McDaniel’s gray Dolphins T-shirt was dark and sopping wet, thanks to a postgame Gatorade bath.

“Ice cold, courtesy Christian Wilkins,” he said. “It was a very, very cool moment.”

This year marks the 50th anniversary of the Dolphins’ historic 17-0 Perfect Season of 1972, and the 2022 iteration of South Florida’s flagship pro sports franchise unfurled just about perfectly.

We almost referred to the “nemesis” Patriots, but the Dolphins seem to have finally shed that old albatross. The win was Miami’s fourth in a row over the Pats, the Fins’ longest win streak in the series since 1999-2001. And it was the eighth home win in the past 10 meetings with this opponent. It also was Miami’s seventh straight home win overall — the club’s longest such streak since 2001-02.

Oh, and the result meant McDaniel had begun his head-coaching career 1-0 by beating Bill Belichick, who has won six Super Bowl championships as a head coach and might be the best to ever hold the job.

The genius Belichick had his Patriots here since Tuesday to better acclimate to the Miami heat. But it wasn’t the temperature or humidity that beat the Patriots. It was the Dolphins. All over the field.

Miami’s defense was the unit that hardly changed since last season, the part of the team nobody was talking about while the offense was making all of the offseason headlines.

But there was Dolphins cornerback Xavien Howard ending the Pats’ game-opening drive with an end-zone deflection that safety Jevon Holland intercepted and returned 31 yards, leading to an eventual field goal and 3-0 lead. DeVante Parker, the former Dolphins receiver, had leaped for the touchdown catch before Howard had ther plans.

Later it was Miami safety Brandon Jones who stripped Pats quarterback Mac Jones of the football on a sack, and bounced perfectly to linebacker Melvin Ingram for a 2-yard fumble-return touchdown and 10-0 lead.

Miami’s defense had three takeaways on the day.

When it was finally time for the offense to cross the goalline, it happened on Tagoavailao’s 42-yard pass play to Jaylen Waddle just 18 seconds before halftime to make it 17-0. Hill might be the new receiving star in town — and he had eight catches for 94 yards in his debut — but it was last year’s rookie sensation doing his penguin-like “Waddle dance” in the end-zone.

The TD came on a fourth-down gamble, eschewing a long field goal try.

“Mike has the utmost confidence in us,” said Tagovailoa. “I love it.”

As for Hill, just says Tagovailoa is enjoying his new toy.

“It’s not easy covering that guy!” said the QB, smiling.

Together Hill and Waddle helped Tagovailoa complete 23 of 33 passes for 270 yards and one TD with no interceptions in a promising start to a crucial third season for him.

New England would not avert the shutout until late in the third quarter.

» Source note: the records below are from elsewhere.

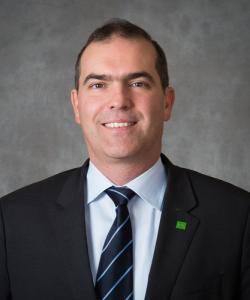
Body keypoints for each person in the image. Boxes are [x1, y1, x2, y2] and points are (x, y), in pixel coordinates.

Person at [0, 19, 249, 300]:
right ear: (76, 105)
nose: (119, 100)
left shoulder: (238, 218)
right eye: (98, 85)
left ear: (167, 102)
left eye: (138, 83)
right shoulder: (11, 221)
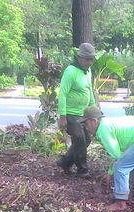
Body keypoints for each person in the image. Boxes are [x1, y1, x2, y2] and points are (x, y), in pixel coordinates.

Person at [56, 42, 97, 178]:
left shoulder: (87, 71)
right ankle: (82, 169)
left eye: (91, 59)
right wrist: (63, 117)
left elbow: (89, 90)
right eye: (86, 59)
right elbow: (62, 94)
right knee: (79, 138)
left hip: (83, 113)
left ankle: (65, 162)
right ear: (79, 58)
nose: (89, 62)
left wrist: (93, 110)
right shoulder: (70, 71)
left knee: (86, 140)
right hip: (70, 113)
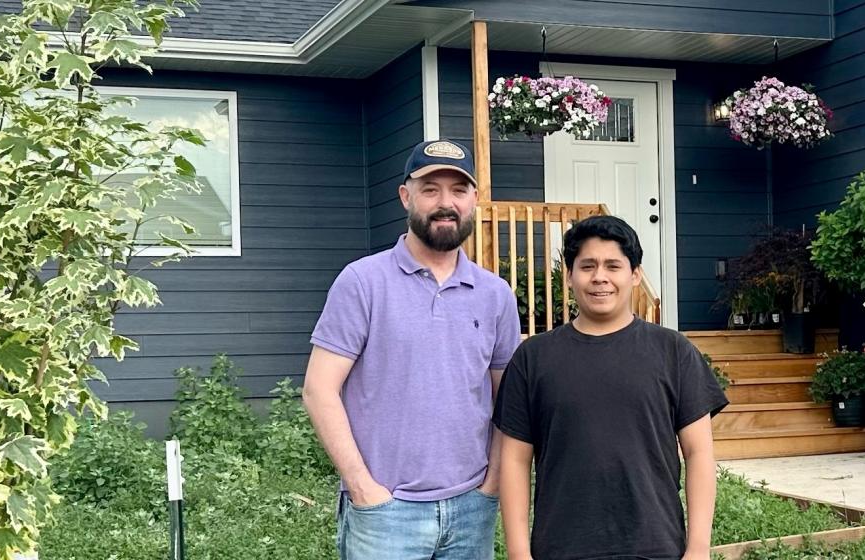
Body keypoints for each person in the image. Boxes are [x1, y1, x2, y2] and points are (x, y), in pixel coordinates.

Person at [302, 139, 522, 559]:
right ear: (406, 196)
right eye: (430, 189)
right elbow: (319, 390)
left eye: (459, 190)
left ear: (474, 199)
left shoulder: (496, 295)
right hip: (385, 515)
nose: (446, 203)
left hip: (471, 509)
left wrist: (492, 484)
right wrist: (364, 488)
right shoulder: (362, 282)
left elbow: (507, 401)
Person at [494, 215, 729, 560]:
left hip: (656, 547)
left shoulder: (674, 352)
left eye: (613, 266)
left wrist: (698, 548)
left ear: (634, 274)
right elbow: (514, 460)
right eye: (587, 265)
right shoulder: (533, 358)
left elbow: (699, 454)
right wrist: (518, 553)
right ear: (570, 274)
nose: (600, 277)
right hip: (560, 548)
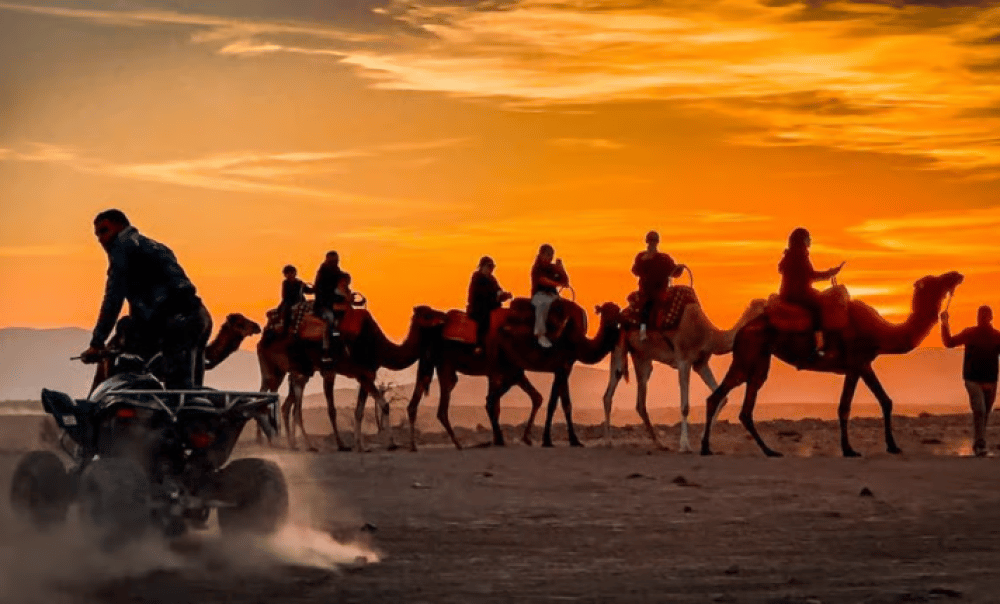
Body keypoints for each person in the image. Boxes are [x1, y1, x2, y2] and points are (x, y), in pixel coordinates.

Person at [79, 209, 212, 389]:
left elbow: (113, 298)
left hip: (177, 323)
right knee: (189, 396)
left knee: (175, 396)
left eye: (104, 231)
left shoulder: (122, 247)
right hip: (199, 317)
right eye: (97, 235)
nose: (101, 239)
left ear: (120, 226)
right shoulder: (157, 247)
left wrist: (97, 342)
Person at [778, 227, 845, 361]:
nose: (810, 241)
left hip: (792, 292)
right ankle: (817, 346)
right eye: (808, 238)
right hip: (797, 294)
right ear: (802, 240)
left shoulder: (792, 254)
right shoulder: (799, 256)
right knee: (819, 308)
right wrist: (830, 273)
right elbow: (811, 276)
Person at [941, 305, 1000, 457]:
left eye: (986, 316)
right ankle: (981, 444)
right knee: (980, 410)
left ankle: (978, 442)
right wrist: (945, 324)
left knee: (985, 413)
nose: (983, 319)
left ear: (991, 318)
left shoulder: (996, 336)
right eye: (980, 316)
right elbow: (949, 343)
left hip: (991, 381)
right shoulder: (970, 333)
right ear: (977, 317)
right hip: (972, 379)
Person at [631, 230, 686, 341]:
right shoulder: (641, 257)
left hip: (661, 292)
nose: (652, 243)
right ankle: (642, 333)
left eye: (653, 241)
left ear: (657, 242)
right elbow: (635, 270)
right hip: (646, 292)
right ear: (647, 242)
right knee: (645, 309)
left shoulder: (664, 259)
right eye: (651, 241)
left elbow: (674, 272)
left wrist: (680, 268)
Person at [467, 256, 512, 350]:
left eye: (492, 267)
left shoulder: (492, 279)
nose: (490, 270)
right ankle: (479, 346)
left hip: (492, 307)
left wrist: (504, 295)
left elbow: (498, 290)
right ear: (482, 267)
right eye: (488, 267)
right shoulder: (477, 278)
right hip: (479, 309)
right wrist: (497, 298)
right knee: (484, 322)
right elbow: (483, 295)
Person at [531, 244, 569, 349]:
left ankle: (561, 330)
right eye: (548, 255)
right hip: (539, 295)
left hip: (553, 296)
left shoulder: (552, 268)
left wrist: (561, 269)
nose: (550, 258)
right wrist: (557, 284)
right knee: (542, 303)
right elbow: (542, 280)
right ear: (541, 255)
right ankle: (540, 335)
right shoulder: (537, 267)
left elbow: (565, 282)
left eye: (551, 256)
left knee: (566, 306)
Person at [313, 251, 345, 361]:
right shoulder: (322, 274)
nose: (334, 263)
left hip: (336, 305)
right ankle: (326, 350)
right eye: (332, 261)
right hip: (323, 305)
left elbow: (341, 288)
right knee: (330, 319)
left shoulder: (338, 273)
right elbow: (321, 291)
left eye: (336, 261)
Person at [279, 265, 314, 335]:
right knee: (286, 312)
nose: (290, 275)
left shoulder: (299, 282)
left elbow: (308, 291)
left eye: (291, 273)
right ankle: (285, 330)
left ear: (295, 273)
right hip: (289, 302)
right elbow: (285, 296)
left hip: (300, 302)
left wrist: (315, 289)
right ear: (285, 275)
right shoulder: (286, 283)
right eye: (288, 273)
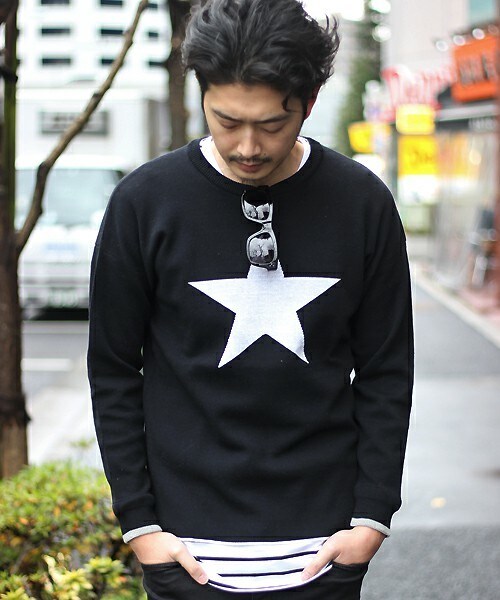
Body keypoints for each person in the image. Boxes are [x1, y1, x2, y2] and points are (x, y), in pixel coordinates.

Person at [87, 0, 414, 598]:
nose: (248, 146)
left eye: (271, 124)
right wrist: (140, 526)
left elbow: (387, 368)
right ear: (203, 95)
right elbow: (113, 368)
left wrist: (371, 518)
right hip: (183, 551)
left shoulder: (361, 202)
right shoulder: (144, 202)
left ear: (308, 103)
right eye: (226, 120)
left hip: (324, 549)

Miami quickly countered with a 49-yard field goal.

It was not a flaw-free start, no. Almost nothing about the NFL has been perfect since 1972.

McDaniel was hired from San Francisco as a run-game guru, and Miami signed Chase Edmonds and Raheem Mostert to lead the new ground attack. But the Fins never got much going when not passing, totaling only 65 yards on the ground on 21 carries. And Tagovailoa was sacked three times.

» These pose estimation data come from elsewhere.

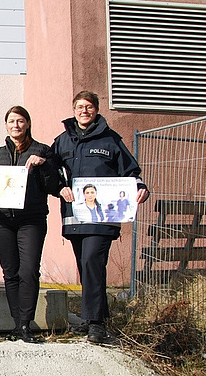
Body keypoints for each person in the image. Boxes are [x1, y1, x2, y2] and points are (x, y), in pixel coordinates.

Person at [51, 91, 149, 344]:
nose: (84, 111)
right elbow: (52, 175)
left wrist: (140, 187)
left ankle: (96, 324)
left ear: (96, 110)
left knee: (93, 261)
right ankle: (92, 316)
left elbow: (130, 170)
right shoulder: (62, 141)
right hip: (74, 217)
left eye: (89, 107)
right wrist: (58, 187)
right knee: (86, 265)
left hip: (103, 217)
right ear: (73, 110)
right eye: (80, 107)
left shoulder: (111, 140)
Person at [0, 105, 58, 343]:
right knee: (10, 273)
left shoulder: (41, 150)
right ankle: (18, 325)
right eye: (12, 121)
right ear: (6, 125)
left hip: (31, 220)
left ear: (28, 124)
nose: (16, 125)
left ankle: (26, 323)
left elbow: (54, 185)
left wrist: (43, 164)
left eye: (21, 121)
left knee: (29, 271)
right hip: (2, 220)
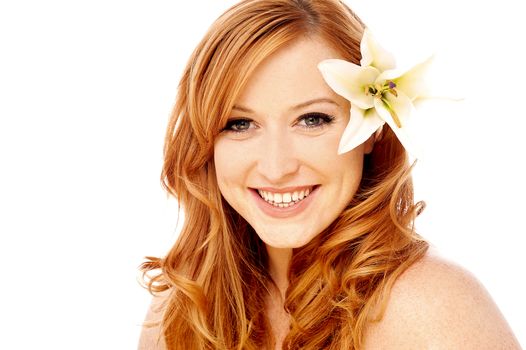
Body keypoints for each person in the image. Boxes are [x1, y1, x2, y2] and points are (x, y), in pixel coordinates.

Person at [139, 0, 521, 349]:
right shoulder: (182, 303)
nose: (276, 167)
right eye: (240, 124)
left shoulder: (429, 305)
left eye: (312, 119)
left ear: (373, 131)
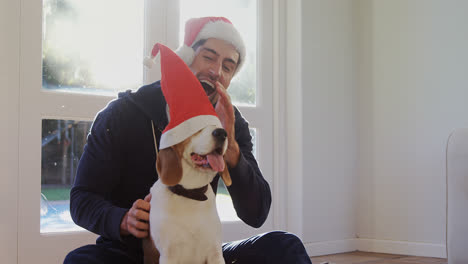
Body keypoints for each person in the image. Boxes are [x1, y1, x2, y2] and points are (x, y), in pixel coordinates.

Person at [64, 17, 312, 264]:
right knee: (79, 261)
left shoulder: (229, 125)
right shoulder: (122, 114)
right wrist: (123, 219)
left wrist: (233, 152)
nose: (216, 71)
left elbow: (256, 214)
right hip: (131, 253)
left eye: (227, 66)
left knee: (284, 246)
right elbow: (82, 199)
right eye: (208, 57)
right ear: (185, 57)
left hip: (199, 253)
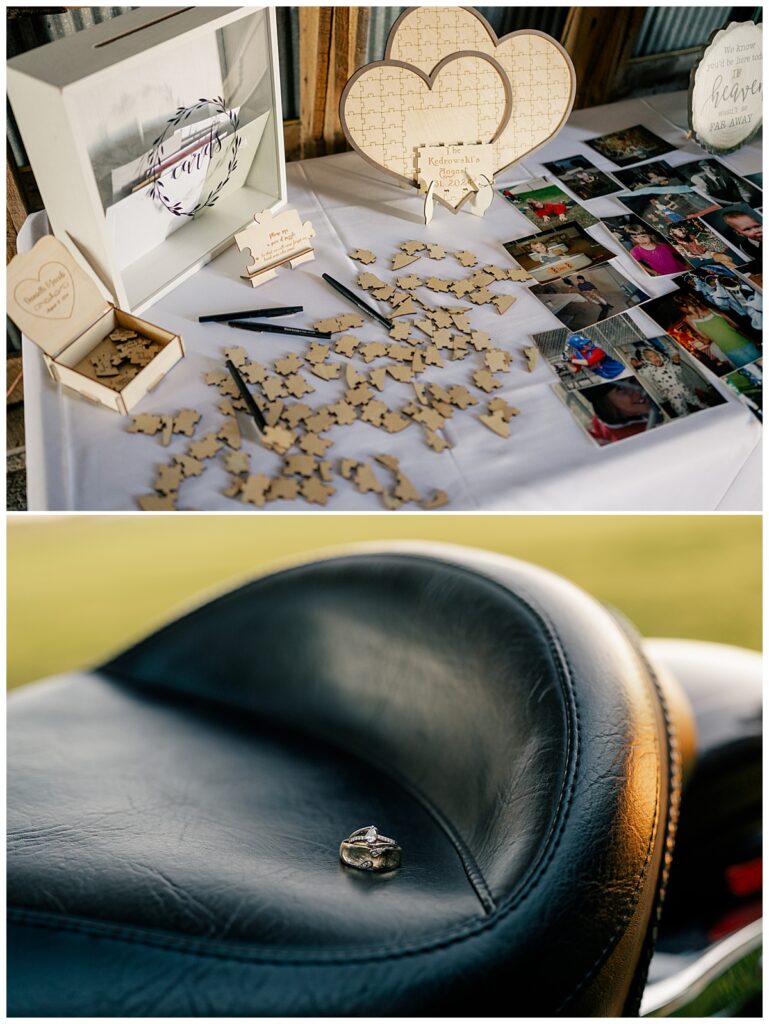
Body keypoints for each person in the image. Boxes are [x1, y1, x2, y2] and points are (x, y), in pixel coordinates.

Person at [680, 294, 761, 369]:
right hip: (745, 342)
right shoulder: (713, 310)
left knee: (755, 372)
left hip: (730, 349)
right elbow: (735, 324)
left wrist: (703, 337)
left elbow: (706, 339)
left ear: (683, 308)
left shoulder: (689, 320)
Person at [633, 344, 707, 417]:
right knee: (679, 405)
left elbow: (677, 371)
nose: (655, 358)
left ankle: (699, 404)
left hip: (681, 386)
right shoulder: (650, 369)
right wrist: (638, 366)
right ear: (646, 360)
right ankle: (684, 415)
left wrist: (676, 363)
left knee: (690, 396)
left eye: (656, 355)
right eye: (650, 357)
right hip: (670, 392)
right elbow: (642, 373)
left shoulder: (667, 364)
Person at [583, 379, 658, 444]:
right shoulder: (635, 438)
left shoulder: (599, 420)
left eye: (632, 380)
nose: (638, 390)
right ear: (606, 402)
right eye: (620, 388)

A Dolfan dwelling on the negatives in a fairly dominant home win over a division rival might be looking a bit too hard for imperfection. Still, it was one win, and the atmosphere in the postgame lockerroom did not make more of the victory than it was.

“It was not a satisfied celebration,” said McDaniel. “There is a lot of frustration, including me, with things in the game we really left out there.”

The Dolphins have begun what is the most rugged first month of the season for any team. After the rival Pats, Miami next travels to Baltimore, which has been a nemesis lately, then welcomes Super Bowl betting favorite Buffalo, and then travels to Cincinnati, which reached the Super Bowl last season.

An opening home loss, with what’s immediately ahead, would have heaped instant pressure on the Dolphins, a pressure that didn’t go away on Sunday.

For now, though, Miami enjoys the tailwind of an impressive opening win to nourish all of the hype and all of the hope — for a week, at least.